Johns was impressed by how open McCartney was to collaborating. "The first thing he said was, 'What do you feel like doing?'" Johns says. "I could have said, 'Let's spend the day making percussion loops with drum machines,' and he would have been, 'Great! Let's do that!' I don't think he ever said 'No,' which is kind of the mark of who he is as an artist, really. He's always up for trying something new."
They continued working together one-on-one at Abbey Road Studios, where McCartney laid down guitar, bass, drums and keyboard parts (again recording to tape); Johns contributed guitar, keys and drums. "It was revelatory for me, recording Paul in that space having listened to the sound of those Beatles records," says the producer. "He plugged in his bass, I put a microphone in front of it, walked upstairs into the control room, pushed the fader up, and [that sound] came out of the speakers immediately.

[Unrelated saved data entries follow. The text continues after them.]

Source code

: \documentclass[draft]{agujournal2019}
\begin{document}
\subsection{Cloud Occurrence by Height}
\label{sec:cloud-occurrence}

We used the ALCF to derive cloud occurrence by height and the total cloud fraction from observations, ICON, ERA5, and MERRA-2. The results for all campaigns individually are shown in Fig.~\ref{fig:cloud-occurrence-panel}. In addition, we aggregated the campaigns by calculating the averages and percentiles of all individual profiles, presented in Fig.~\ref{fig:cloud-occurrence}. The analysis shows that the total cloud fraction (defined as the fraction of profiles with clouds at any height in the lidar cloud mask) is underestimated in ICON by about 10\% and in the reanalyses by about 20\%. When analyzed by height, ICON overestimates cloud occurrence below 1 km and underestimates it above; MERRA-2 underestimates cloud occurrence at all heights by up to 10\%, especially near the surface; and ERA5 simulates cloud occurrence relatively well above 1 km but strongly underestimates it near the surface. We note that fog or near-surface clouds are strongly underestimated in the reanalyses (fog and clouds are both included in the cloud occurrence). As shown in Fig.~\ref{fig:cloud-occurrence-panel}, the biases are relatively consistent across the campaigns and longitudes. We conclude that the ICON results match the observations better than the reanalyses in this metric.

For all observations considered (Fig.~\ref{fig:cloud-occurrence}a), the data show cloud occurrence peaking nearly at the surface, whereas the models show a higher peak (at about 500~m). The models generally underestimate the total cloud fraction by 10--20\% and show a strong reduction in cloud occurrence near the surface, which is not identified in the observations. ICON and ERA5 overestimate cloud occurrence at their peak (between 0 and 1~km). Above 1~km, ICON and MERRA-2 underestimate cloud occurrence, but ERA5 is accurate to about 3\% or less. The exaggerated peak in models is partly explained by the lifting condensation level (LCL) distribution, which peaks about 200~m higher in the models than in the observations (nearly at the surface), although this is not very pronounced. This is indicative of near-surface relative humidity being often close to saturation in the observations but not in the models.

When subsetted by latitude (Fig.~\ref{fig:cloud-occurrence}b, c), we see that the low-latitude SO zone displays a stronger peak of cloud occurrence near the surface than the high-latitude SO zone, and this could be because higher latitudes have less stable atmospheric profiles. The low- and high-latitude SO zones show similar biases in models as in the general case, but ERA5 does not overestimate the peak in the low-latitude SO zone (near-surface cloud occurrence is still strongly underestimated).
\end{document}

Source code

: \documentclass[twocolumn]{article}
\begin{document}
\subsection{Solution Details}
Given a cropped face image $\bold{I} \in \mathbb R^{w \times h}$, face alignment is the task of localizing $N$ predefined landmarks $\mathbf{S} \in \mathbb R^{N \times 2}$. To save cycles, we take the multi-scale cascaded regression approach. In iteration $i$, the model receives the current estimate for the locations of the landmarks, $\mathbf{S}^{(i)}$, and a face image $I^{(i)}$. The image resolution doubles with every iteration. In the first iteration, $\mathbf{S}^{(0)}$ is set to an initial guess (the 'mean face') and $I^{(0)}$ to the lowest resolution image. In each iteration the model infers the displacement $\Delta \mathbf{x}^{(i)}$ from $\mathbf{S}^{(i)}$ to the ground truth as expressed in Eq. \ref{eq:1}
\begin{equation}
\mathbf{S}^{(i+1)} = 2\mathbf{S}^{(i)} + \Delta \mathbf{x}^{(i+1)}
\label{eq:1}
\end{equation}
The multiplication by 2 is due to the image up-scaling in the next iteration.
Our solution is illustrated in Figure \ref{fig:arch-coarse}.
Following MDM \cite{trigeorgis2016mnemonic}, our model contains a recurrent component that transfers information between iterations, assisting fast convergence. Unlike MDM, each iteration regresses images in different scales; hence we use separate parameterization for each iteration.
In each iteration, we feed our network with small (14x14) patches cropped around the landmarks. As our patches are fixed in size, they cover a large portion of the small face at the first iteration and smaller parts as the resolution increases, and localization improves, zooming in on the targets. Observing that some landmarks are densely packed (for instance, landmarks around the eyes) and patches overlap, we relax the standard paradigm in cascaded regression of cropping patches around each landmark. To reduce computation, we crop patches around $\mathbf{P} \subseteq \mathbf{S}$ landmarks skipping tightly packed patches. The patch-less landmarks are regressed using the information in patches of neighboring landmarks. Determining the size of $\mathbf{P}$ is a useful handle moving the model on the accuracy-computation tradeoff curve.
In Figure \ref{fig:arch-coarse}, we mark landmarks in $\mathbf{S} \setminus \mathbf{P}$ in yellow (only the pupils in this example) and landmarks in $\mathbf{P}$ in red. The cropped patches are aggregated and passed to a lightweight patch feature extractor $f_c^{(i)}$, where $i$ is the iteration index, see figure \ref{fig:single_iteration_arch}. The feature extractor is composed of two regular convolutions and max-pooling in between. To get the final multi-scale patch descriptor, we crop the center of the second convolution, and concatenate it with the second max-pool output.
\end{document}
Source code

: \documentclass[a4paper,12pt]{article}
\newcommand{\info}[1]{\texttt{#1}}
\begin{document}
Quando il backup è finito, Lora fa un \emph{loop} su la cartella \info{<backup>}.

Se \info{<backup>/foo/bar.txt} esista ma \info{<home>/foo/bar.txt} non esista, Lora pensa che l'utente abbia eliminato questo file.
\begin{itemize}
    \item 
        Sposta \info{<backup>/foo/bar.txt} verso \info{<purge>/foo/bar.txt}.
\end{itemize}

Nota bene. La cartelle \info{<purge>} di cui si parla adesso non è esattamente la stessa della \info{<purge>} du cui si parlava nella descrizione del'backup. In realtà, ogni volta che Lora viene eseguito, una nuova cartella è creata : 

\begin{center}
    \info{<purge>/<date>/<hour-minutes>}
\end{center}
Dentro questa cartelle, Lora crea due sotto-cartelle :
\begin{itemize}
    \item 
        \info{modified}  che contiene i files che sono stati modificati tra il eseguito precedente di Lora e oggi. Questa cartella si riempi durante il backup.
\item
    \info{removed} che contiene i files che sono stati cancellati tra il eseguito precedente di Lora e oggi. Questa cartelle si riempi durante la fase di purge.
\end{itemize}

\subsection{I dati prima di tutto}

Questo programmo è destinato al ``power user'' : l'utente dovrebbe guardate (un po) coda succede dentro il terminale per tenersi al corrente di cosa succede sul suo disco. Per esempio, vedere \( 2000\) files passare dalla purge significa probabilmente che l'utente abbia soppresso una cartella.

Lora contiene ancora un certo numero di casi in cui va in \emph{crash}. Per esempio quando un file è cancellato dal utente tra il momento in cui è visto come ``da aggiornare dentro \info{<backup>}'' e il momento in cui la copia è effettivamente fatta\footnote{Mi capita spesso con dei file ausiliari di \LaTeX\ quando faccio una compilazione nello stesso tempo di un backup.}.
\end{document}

I didn't have to do anything! It was a pretty major light bulb for me. People get so fixated on the equipment and the gear, and those things are important – but ultimately, the bass sound on Revolver is Paul. Paul could be playing anything and he will get that sound."
Johns and McCartney recorded a total of four new songs over the three to four weeks they spent in the studio. It remains to be seen how many of those songs will end up on the final album, which has no confirmed title or release date; over the past year-plus, McCartney has also cut potential tracks with producers including Mark Ronson, Adele hitmaker Paul Epworth and Giles Martin (son of Beatles producer George Martin).
Since working with McCartney, Johns has continued to expand his impressive resume, producing Laura Marling's excellent album Once I Was an Eagle. He's also stepped in front of the microphone for a solo album of his own, If Not Now Then When? "I would make recordings with my friends, but we were just having fun," Johns says of how his solo career started. "It's pretty much all we do, anyway. We just sit around and play music and make recordings of it. But I found after a few sessions that there was something special about these ones."
After wrapping a short North American tour If Not Now Then When? earlier this month, Johns was off to meet his old friend Ryan Adams at Adams' Los Angeles studio. Johns has produced several of the singer-songwriter's albums, including 2000's Heartbreaker and 2001's Gold. This time around, they're switching roles, with Adams producing Johns' next project – a narrative-based concept LP. "I won't give you the story exactly, because we'd be here all day," Johns says with a laugh. "But it follows a pair of brothers that were born on a farm in England, one of whom is quite innocent and the other one is slightly more complex and a darker character. They end up coming out to America around the turn of the century, maybe a little bit before. And the story is of the younger brother trying to find the older brother, who's becoming more and more famous for his exploits as he travels across the country."
Adds Johns, "I'm loving writing it. It's quite a challenge, I have to say! But it's nearly there."